Mad Movies, Mad... ma vie ! donne surtout envie de se replonger très vite dans d'anciens numéros pour retrouver cette sensation si unique que pouvait procurer le magazine lorsqu'il était vraiment une alternative frondeuse et rebelle à un cinéma jugé plus traditionnel. Avant de remporter des Oscars ou d'être célébrer par tous Peter Jackson, Sam Raimi, James Cameron et tant d'autres ne trouvaient un soutien massif et franc que dans Mad Movies et c'était tellement bon de participer à l'apologie de cette contre culture devenue depuis mainstream. Si j'apprécie toujours autant lire Mad Movies j'avoue avoir une immense affection et nostalgie pour toute cette sainte période durant laquelle le magazine était plus bordélique, plus anarchique, plus dôle et provocateur. On retrouve un peu de tout ça dans le livre de Jean Pierre Putters et c'est très rafraichissant de lire à nouveau des jeux de mots bien foireux et célébrer cette passion vibrante à travers une multitude d'anecdotes hilarantes sur l'histoire du magazine comme ce facteur portant une lettre à Madame Movies ou Christophe Lemaire se faisant payer avec des chèques sans ordres de la librairie Movie 2000. Honnête , sincère et droit JPP revient sur le couac de l'interview de Jean Marie le Pen dans le numéro 64 et son départ précipité du magazine. Visiblement soucieux de n'oublier personne dans l'aventure Jean Pierre Putters cite beaucoup de monde tout au long du livre, parfois même un peu trop de choses et de personnalités ce qui donne l'impression de lire quelquefois un long index de références. Mais voilà bien le seul petit reproche que je ferais à ce bouquin qui m'aura permis de retrouver sur 220 pages la plume acide, drôle , pertinente, virulente, passionnante et passionnée de l'ami JPP.

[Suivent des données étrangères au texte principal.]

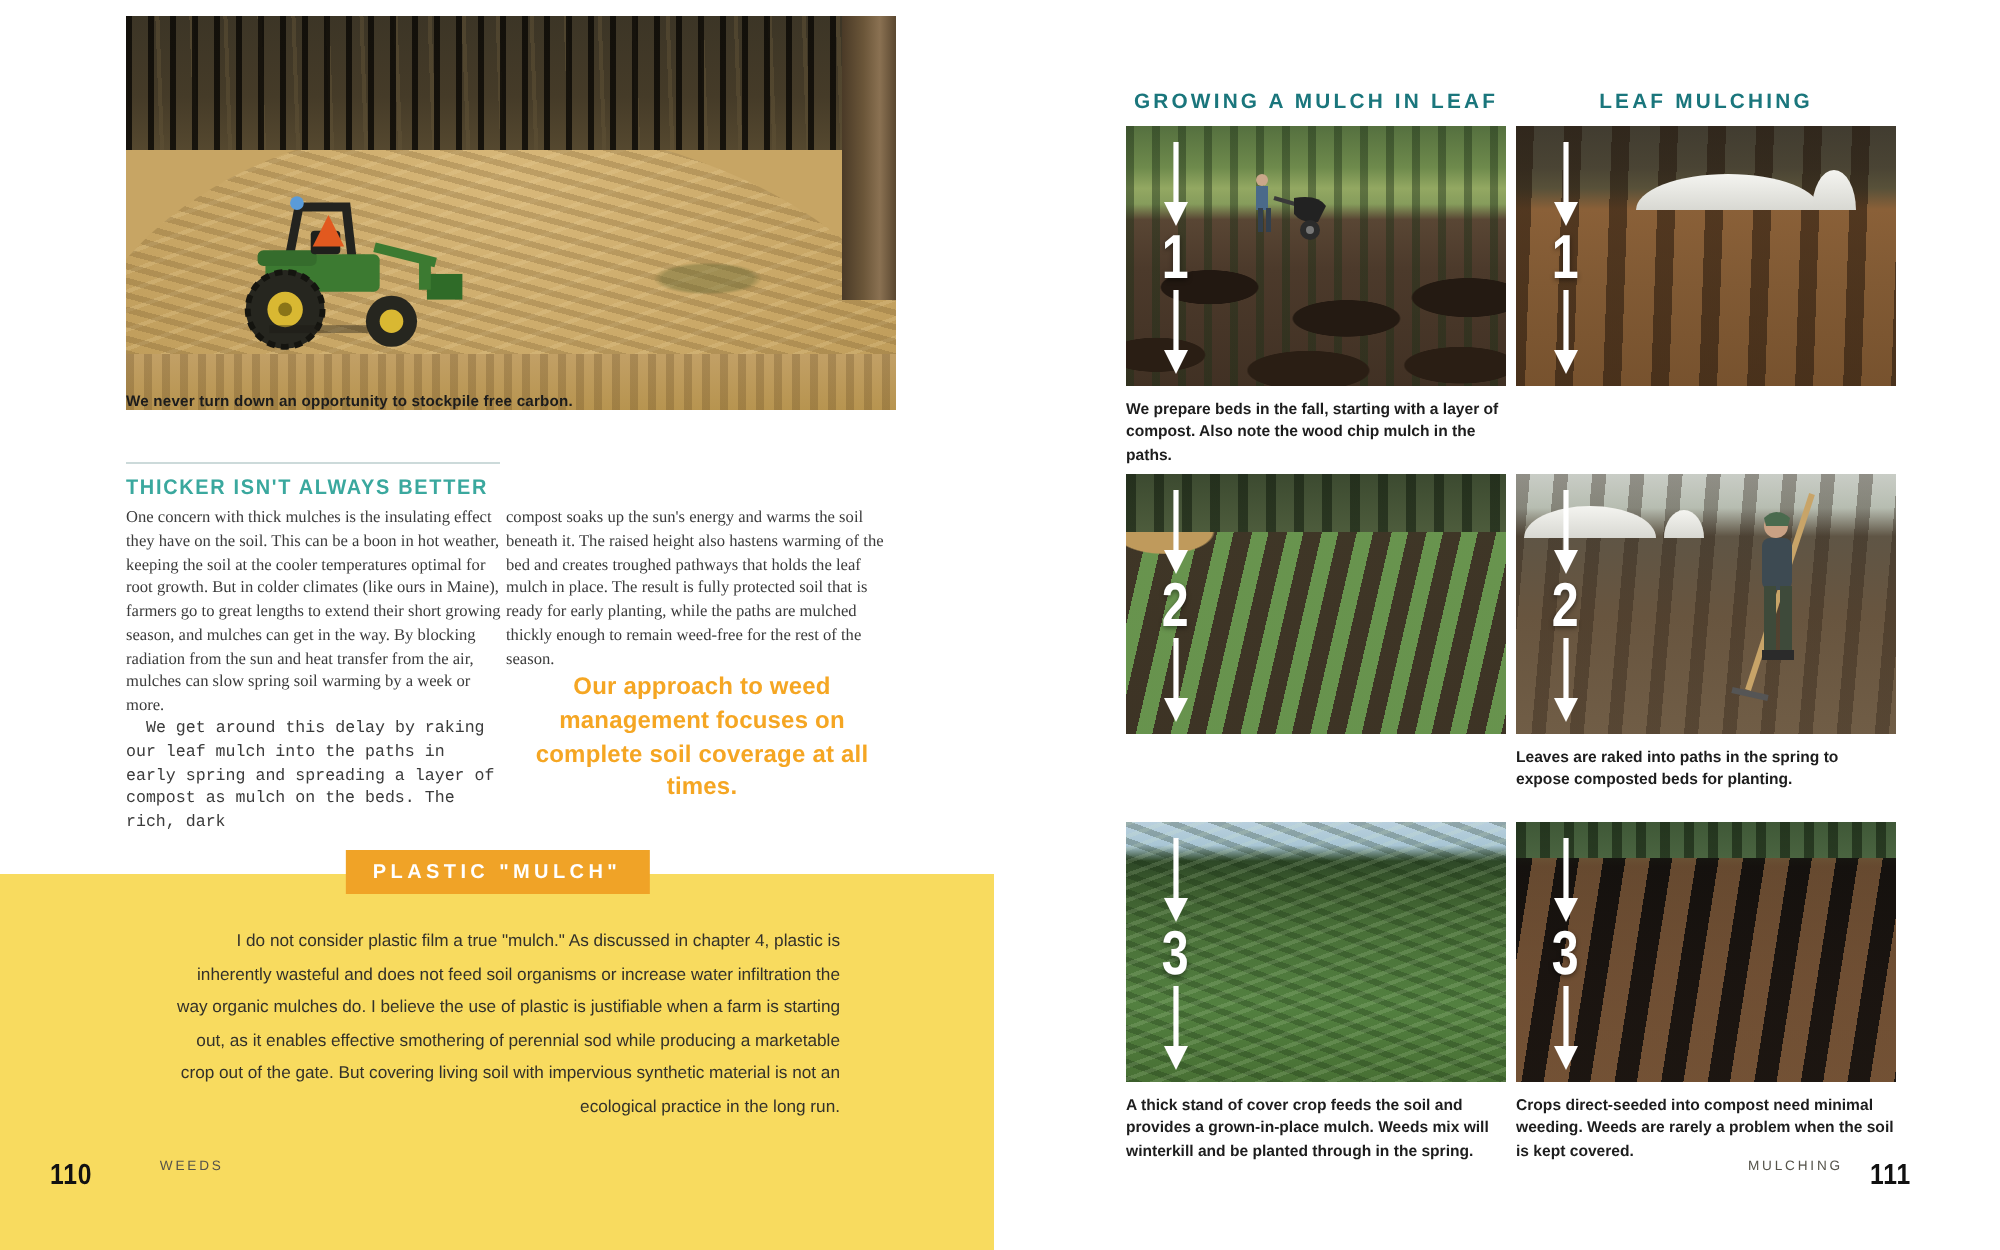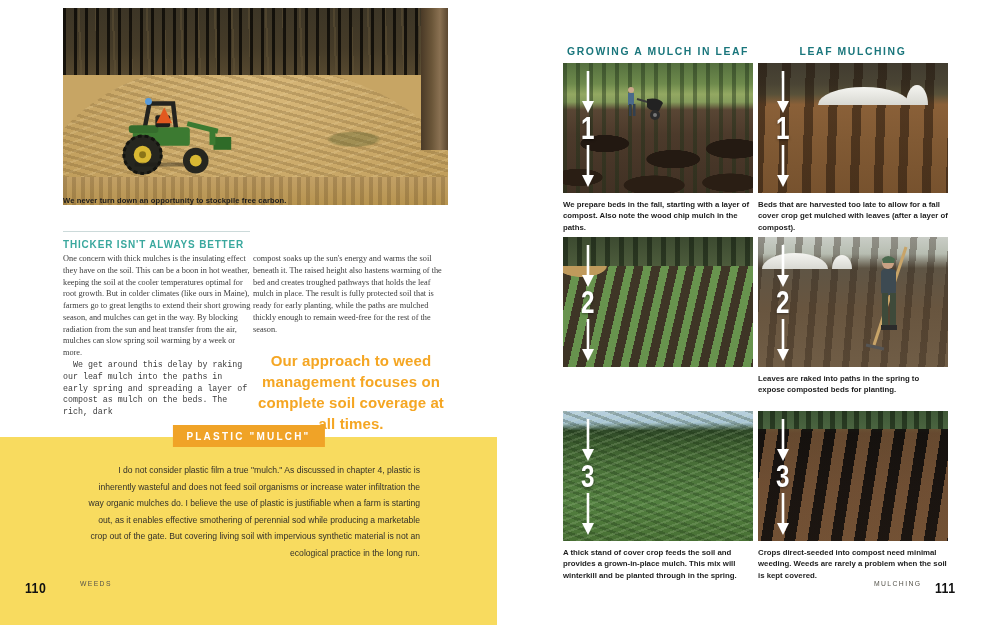--- a/index.html
+++ b/index.html
@@ -258,7 +258,6 @@
             </svg>
         </div>
       </div>
-      <div class="tile-caption">Beds that are harvested too late to allow for a fall cover crop get mulched with leaves (after a layer of compost).</div>
     </div>
 
     <div class="tile">

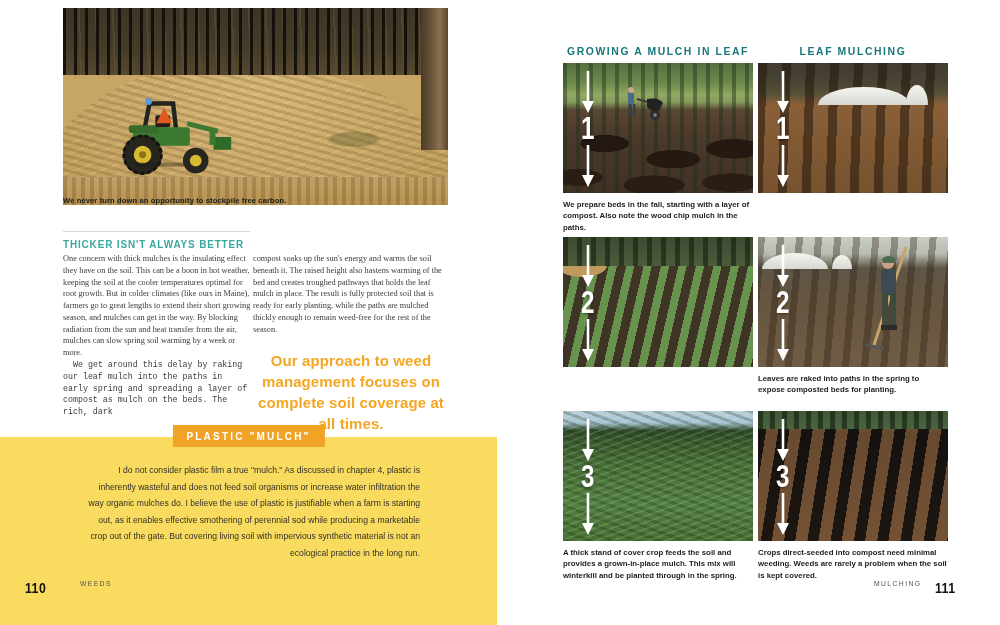--- a/index.html
+++ b/index.html
@@ -61,9 +61,9 @@
   .col-1{left:63px;}
   .col-2{left:253px;width:196px;}
   .pull-quote{
-    margin-top:16px;text-align:center;
+    text-align:center;
     font-family:"Liberation Sans",sans-serif;font-weight:bold;
-    font-size:15px;line-height:1.38;color:#f5a623;letter-spacing:0.1px;
+    font-size:12px;line-height:1.38;color:#f5a623;letter-spacing:0.1px;
   }
   .yellow-box{
     position:absolute;left:0;top:437px;width:497px;height:188px;background:#f8db5f;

Au delà même de ce bouquin très agréable à lire, je me dois donc de remercier Jean Pierre Putters qui m'aura grandement ouvert à l'amour de tous les cinémas du plus respectablement institutionnalisé aux plus obscures des séries Z dégénérées tout en forgeant sans même le savoir à l'époque le plaisir d'écrire et de partager le plus simplement du monde comme on parle à un ami avec qui l'on souhaite transmettre sa passion.